6.16.2013

Note:  This is another piece I wrote for Alive Utah.  I found today, Father's Day to be a fitting day to repeat this story.  Happy Father's Day dad... I love you!

   
It was a beautiful summer day and the flowers were in full blossom while the sun shone happily. Driving down historic Cedar City Main Street, I was a little taken back when I saw her on her four wheeler with her high tech watering mechanisms. Perhaps, to many she went without notice. However, not to me. The sight took me back many years when my two sisters and I were the main street watering girls.
My dear father proudly came marching into our home on 2nd East one evening and announced that he had found a summer job for my sisters and I. I, of course, was eager because in those days I was what you might call an entrepreneur — a new job could become a step above my door to door selling antics of rocks, flowers, and “I like Ike” pins, and I knew that money meant shopping, cute clothes, and summer candy at Cowley Drug. However, I am not sure I was quite ready for this responsibility.
My father, or “Jake” as we affectionately called him, described to us in simple details our job and our wages. We were to arise every morning at six, except on Sundays and water the flowers and trees on Main Street. Now in those days Main Street was not of the artistic nature that it is today, but nonetheless there were still many flowers and trees that needed to be watered. And we were to do it all by hand. By hand, meaning bucket style. Our payment would be $75 each for the entire summer.

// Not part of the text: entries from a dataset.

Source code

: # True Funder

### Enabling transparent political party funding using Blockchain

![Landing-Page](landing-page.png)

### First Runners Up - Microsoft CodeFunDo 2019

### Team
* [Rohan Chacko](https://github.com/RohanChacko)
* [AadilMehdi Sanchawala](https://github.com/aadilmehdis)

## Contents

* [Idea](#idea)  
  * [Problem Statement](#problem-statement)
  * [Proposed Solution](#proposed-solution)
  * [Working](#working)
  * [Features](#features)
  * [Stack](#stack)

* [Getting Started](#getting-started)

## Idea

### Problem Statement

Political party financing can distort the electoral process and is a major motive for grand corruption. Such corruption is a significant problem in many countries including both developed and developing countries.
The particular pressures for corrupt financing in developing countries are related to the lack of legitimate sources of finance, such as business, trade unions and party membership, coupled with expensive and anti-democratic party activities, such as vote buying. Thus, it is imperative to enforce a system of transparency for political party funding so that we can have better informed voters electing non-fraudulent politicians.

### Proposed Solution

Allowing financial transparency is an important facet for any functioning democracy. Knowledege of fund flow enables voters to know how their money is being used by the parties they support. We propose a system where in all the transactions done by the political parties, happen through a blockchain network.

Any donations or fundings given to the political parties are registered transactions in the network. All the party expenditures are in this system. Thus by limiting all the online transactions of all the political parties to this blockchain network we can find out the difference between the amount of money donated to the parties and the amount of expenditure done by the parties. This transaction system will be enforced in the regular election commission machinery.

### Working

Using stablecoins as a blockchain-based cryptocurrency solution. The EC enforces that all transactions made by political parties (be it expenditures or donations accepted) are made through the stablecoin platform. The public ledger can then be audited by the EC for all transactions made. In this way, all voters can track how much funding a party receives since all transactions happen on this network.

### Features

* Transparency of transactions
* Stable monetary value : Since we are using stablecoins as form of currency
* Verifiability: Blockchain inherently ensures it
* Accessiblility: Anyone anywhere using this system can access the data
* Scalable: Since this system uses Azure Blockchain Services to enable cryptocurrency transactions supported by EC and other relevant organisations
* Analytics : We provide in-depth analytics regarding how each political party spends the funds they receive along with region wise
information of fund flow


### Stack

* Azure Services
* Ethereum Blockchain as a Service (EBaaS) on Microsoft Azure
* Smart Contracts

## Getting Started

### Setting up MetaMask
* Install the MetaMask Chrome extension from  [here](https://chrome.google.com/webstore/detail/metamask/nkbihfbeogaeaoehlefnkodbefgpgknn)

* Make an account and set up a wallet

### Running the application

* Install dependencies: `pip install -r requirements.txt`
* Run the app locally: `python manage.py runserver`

I recall bits and pieces of this “experience.” I remember my father rummaging around for the buckets. My favorite one was a simple tin bucket; some of the others were missing handles. And I can still see the pliers in my father’s hand. The pliers were a key tool for our watering job. Dad would access the water at the faucet of each business residence and then we would carry the water from the faucet to the trees and flowers in front of each business. Now when you are ten a bucket in each hand is quite a feat. A balancing act actually. But I did it. My favorite flowers to water were in front of Bulloch and Cowley Drug. Each drug store had a beautiful planter with a built in bench. I remember using the bench once or twice. I also loved the one in front of Cowley Drug because the old rock fountain used to sit there. The water was welcoming on a hot summer morning.
We would start on Main Street at the Old Post Office and go all the way down the east side and then cross over to the west side all the way back to what was then JC Penny and then walk home. Simple right? Every morning at 6 o’clock?

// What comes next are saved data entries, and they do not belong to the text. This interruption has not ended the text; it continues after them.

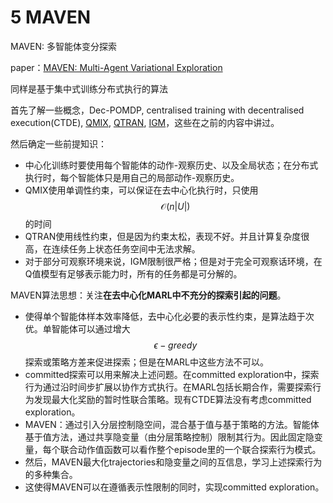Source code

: # 5 MAVEN

MAVEN: 多智能体变分探索

paper：[MAVEN: Multi-Agent Variational Exploration](https://arxiv.org/pdf/1910.07483v1.pdf)


同样是基于集中式训练分布式执行的算法

首先了解一些概念，Dec-POMDP, centralised training with decentralised execution(CTDE), [QMIX](./QMIX.md), [QTRAN](./QTRAN.md), [IGM](./QTRAN.md)，这些在之前的内容中讲过。

然后确定一些前提知识：
- 中心化训练时要使用每个智能体的动作-观察历史、以及全局状态；在分布式执行时，每个智能体只是用自己的局部动作-观察历史。
- QMIX使用单调性约束，可以保证在去中心化执行时，只使用$$\mathcal{O}(n|U|)$$的时间
- QTRAN使用线性约束，但是因为约束太松，表现不好。并且计算复杂度很高，在连续任务上状态任务空间中无法求解。
- 对于部分可观察环境来说，IGM限制很严格；但是对于完全可观察话环境，在Q值模型有足够表示能力时，所有的任务都是可分解的。


MAVEN算法思想：关注**在去中心化MARL中不充分的探索引起的问题**。
- 使得单个智能体样本效率降低，去中心化必要的表示性约束，是算法趋于次优。单智能体可以通过增大$$\epsilon-greedy$$探索或策略方差来促进探索；但是在MARL中这些方法不可以。
- committed探索可以用来解决上述问题。在committed exploration中，探索行为通过沿时间步扩展以协作方式执行。在MARL包括长期合作，需要探索行为发现最大化奖励的暂时性联合策略。现有CTDE算法没有考虑committed exploration。
- MAVEN：通过引入分层控制隐空间，混合基于值与基于策略的方法。智能体基于值方法，通过共享隐变量（由分层策略控制）限制其行为。因此固定隐变量，每个联合动作值函数可以看作整个episode里的一个联合探索行为模式。
- 然后，MAVEN最大化trajectories和隐变量之间的互信息，学习上述探索行为的多种集合。
- 这使得MAVEN可以在遵循表示性限制的同时，实现committed exploration。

I don’t remember staying up late many nights that summer enjoying the traditional night games. I don’t remember fighting with my sisters or complaining much. Maybe dad could tell a different story. But I do remember dad always being the first one up and I remember how careful I was with those $75.
This past Saturday, we spent the entire day from sun up to sun down with our “fabulous five” working in our yard and at our family’s little car wash. For the most part, it was a pleasant day, but it is work to teach your children to work. However, they do have their impersonations of me down to a “T” as they mimic my instruction process. I laugh with them because they do a great job impersonating me. We accomplished a lot. I tried not lose my patience partly because I remembered my dad never complaining about our summer Main Street watering experience. Growing up, my father never had money in his wallet. I am sure he did not take any “cut” from our summer watering adventure.
When the next summer rolled around after my water girl experience, Dad said he had been approached about watering the flowers on Main Street again. I remember the three of us in unison saying we would rather not. So today the picture of “her” watering the Main Street flowers makes me smile as I drive by remembering my own summer adventure as a “Main Street water girl.” While she may have all the right equipment and she does look “cooler” on her four wheeler than I did with my buckets, I feel a little sorry for the little girl out there who doesn’t get the “moment” with her dad, her tin bucket, and a pair of pliers.